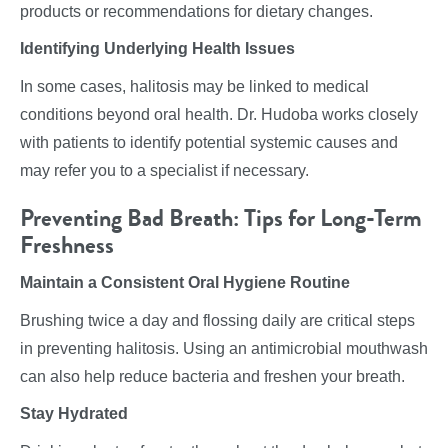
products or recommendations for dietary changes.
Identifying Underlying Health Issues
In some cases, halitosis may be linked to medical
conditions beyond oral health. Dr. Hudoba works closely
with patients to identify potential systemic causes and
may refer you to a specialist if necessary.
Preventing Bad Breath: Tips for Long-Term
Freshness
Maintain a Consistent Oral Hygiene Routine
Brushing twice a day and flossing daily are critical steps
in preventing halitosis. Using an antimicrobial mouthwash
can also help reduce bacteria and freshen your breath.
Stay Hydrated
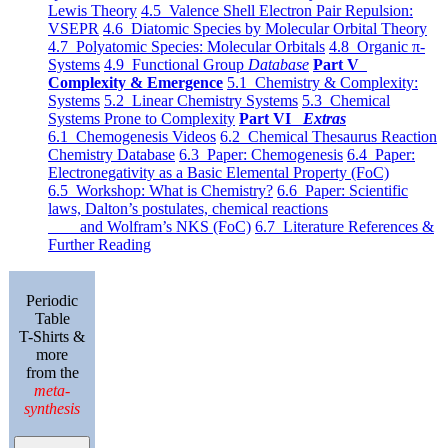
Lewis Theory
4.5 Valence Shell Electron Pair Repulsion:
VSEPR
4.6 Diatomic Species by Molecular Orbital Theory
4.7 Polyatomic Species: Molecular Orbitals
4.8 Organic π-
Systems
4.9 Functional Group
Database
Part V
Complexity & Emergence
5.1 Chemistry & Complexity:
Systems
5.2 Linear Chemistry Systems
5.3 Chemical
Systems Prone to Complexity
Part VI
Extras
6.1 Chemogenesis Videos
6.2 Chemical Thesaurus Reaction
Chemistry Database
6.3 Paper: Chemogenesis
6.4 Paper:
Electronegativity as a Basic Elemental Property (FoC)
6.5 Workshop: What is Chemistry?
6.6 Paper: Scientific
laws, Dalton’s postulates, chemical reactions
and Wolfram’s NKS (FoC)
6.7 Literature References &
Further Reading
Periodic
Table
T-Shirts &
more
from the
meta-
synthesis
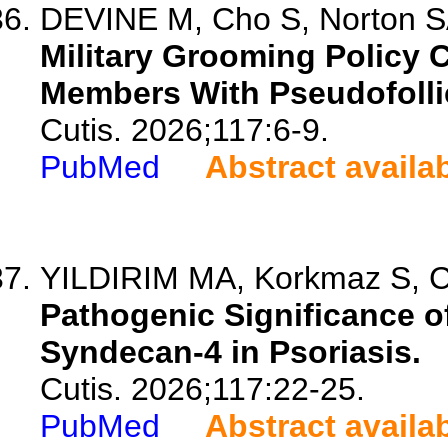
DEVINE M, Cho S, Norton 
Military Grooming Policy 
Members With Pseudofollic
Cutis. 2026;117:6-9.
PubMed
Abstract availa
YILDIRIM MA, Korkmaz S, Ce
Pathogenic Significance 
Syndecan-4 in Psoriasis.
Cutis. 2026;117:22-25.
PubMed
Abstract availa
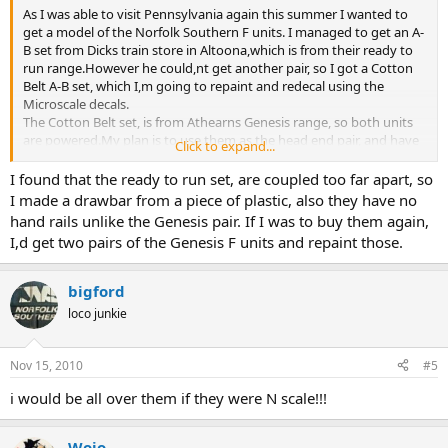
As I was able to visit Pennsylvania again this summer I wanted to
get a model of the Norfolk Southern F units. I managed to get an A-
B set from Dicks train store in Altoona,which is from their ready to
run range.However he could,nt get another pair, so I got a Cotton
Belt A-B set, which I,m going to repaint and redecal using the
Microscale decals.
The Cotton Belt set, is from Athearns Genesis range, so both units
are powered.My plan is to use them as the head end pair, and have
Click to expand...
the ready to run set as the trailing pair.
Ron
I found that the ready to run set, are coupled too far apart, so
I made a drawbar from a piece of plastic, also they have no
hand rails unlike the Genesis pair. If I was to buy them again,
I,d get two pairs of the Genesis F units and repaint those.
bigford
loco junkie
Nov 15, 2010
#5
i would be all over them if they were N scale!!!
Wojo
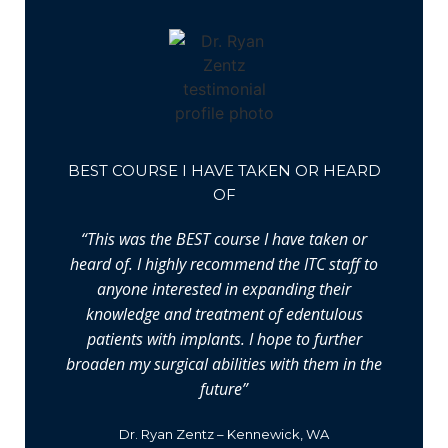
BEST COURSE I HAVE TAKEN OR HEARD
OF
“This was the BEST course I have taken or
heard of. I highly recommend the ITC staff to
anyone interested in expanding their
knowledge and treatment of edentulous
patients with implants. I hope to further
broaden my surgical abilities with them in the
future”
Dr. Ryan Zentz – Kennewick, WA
■ ■ ■
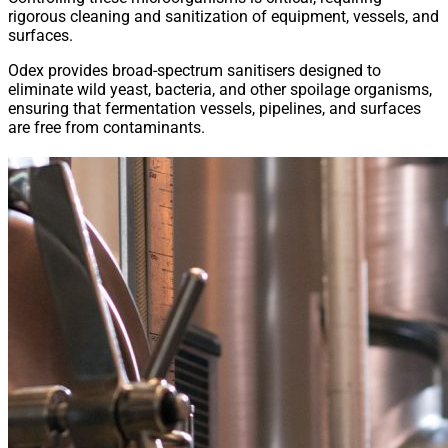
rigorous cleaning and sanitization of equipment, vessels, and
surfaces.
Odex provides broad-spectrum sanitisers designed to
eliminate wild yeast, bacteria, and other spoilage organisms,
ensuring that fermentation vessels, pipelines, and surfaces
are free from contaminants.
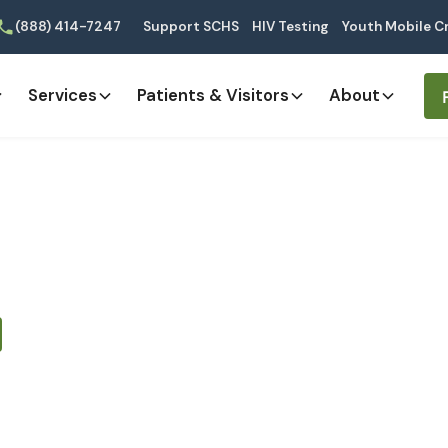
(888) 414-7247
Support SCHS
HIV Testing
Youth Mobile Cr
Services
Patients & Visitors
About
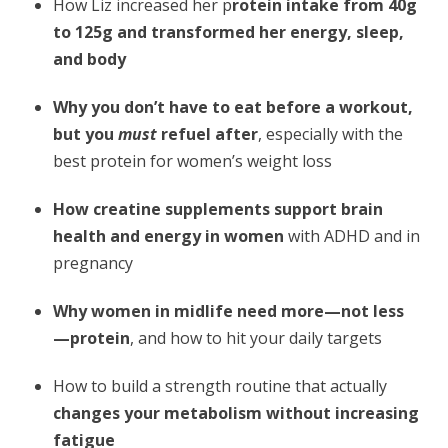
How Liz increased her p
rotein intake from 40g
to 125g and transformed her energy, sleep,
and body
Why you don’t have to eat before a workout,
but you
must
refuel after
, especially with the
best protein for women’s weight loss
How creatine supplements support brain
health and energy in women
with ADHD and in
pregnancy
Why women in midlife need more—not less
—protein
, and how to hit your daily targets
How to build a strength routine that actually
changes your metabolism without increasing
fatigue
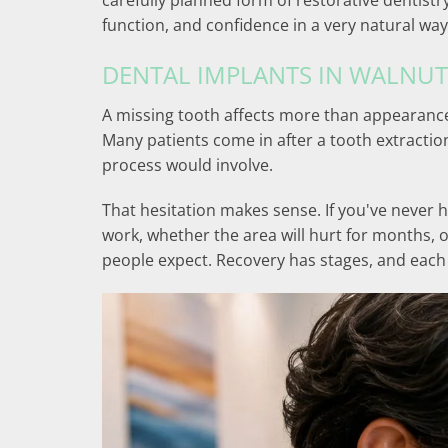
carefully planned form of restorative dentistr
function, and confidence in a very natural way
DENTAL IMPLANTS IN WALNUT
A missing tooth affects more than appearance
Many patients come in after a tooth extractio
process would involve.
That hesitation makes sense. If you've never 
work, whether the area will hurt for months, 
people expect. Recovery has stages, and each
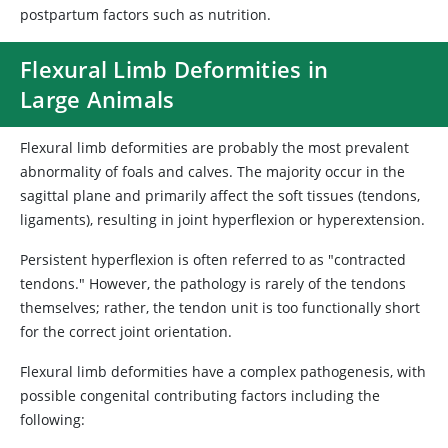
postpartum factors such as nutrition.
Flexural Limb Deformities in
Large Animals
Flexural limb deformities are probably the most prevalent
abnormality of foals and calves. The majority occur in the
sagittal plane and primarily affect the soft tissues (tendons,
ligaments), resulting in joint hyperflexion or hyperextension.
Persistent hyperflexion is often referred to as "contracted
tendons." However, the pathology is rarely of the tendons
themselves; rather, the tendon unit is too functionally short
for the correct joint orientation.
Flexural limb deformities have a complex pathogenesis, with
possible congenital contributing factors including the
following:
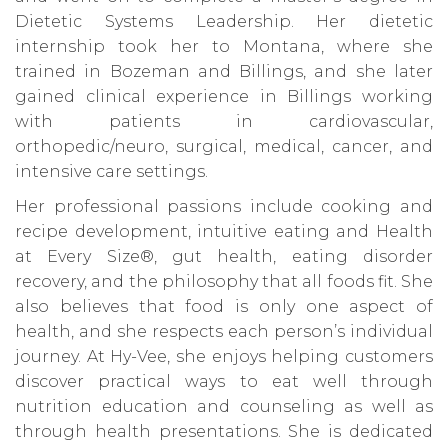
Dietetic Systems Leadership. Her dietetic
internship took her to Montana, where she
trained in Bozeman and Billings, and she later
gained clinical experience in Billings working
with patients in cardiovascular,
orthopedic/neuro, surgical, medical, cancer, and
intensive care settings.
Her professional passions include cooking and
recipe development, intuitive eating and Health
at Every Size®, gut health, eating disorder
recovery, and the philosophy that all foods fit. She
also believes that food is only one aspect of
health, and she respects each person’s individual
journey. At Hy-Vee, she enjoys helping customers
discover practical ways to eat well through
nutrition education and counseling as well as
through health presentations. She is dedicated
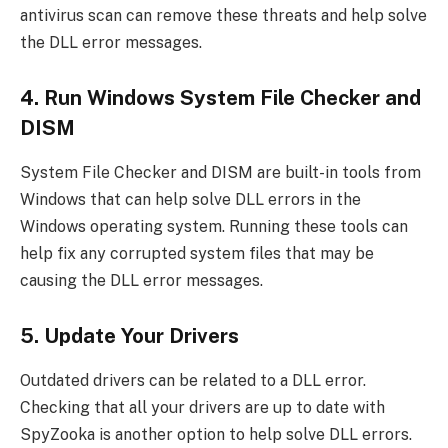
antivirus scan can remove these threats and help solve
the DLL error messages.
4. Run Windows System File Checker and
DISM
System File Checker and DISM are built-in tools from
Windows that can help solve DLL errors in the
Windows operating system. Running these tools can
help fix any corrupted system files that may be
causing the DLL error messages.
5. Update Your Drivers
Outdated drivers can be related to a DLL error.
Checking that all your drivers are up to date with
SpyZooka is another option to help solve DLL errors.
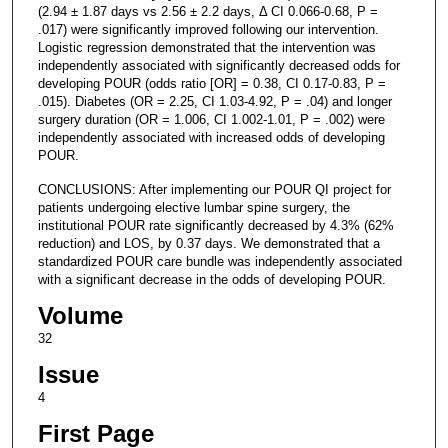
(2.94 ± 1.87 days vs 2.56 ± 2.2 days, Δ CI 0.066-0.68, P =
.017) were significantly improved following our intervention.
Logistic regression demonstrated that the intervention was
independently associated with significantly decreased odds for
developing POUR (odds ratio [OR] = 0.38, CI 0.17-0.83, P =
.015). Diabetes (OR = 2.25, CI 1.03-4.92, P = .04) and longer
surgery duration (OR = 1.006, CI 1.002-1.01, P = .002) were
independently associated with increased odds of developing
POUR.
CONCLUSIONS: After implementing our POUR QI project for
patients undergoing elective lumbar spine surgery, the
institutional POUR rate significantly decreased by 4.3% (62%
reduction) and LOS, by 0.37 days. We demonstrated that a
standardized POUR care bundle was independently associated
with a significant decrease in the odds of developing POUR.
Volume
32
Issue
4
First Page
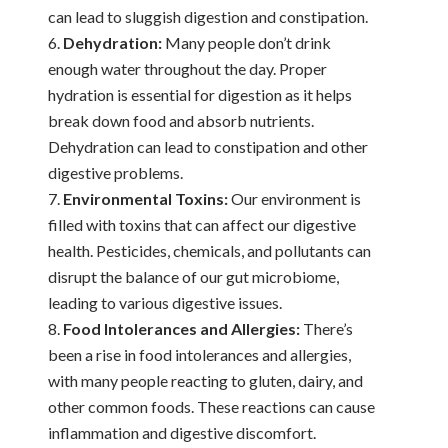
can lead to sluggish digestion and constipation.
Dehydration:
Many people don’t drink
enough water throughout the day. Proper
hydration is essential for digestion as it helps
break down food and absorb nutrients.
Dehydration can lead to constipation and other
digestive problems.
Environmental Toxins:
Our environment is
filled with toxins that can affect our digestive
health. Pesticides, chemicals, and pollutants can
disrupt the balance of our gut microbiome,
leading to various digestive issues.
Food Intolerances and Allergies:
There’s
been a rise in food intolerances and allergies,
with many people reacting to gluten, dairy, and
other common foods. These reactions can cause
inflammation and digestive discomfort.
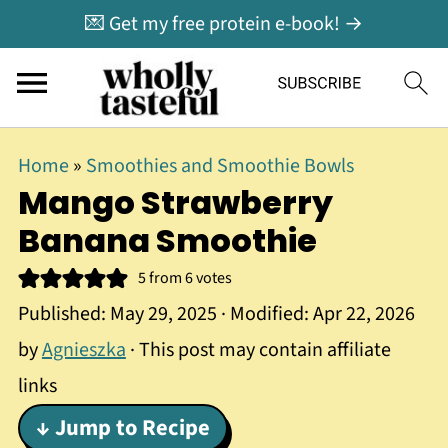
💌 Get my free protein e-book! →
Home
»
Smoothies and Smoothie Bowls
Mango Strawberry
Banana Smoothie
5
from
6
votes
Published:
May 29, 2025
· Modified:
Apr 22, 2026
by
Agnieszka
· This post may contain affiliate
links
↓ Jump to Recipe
■ ■ ■
The line above containing "products or recommendations", the line containing "Maintain a Consistent Oral Hygiene Routine", and every line between them are to be transcribed exactly; no other line is wanted.

products or recommendations for dietary changes.
Identifying Underlying Health Issues
In some cases, halitosis may be linked to medical
conditions beyond oral health. Dr. Hudoba works closely
with patients to identify potential systemic causes and
may refer you to a specialist if necessary.
Preventing Bad Breath: Tips for Long-Term
Freshness
Maintain a Consistent Oral Hygiene Routine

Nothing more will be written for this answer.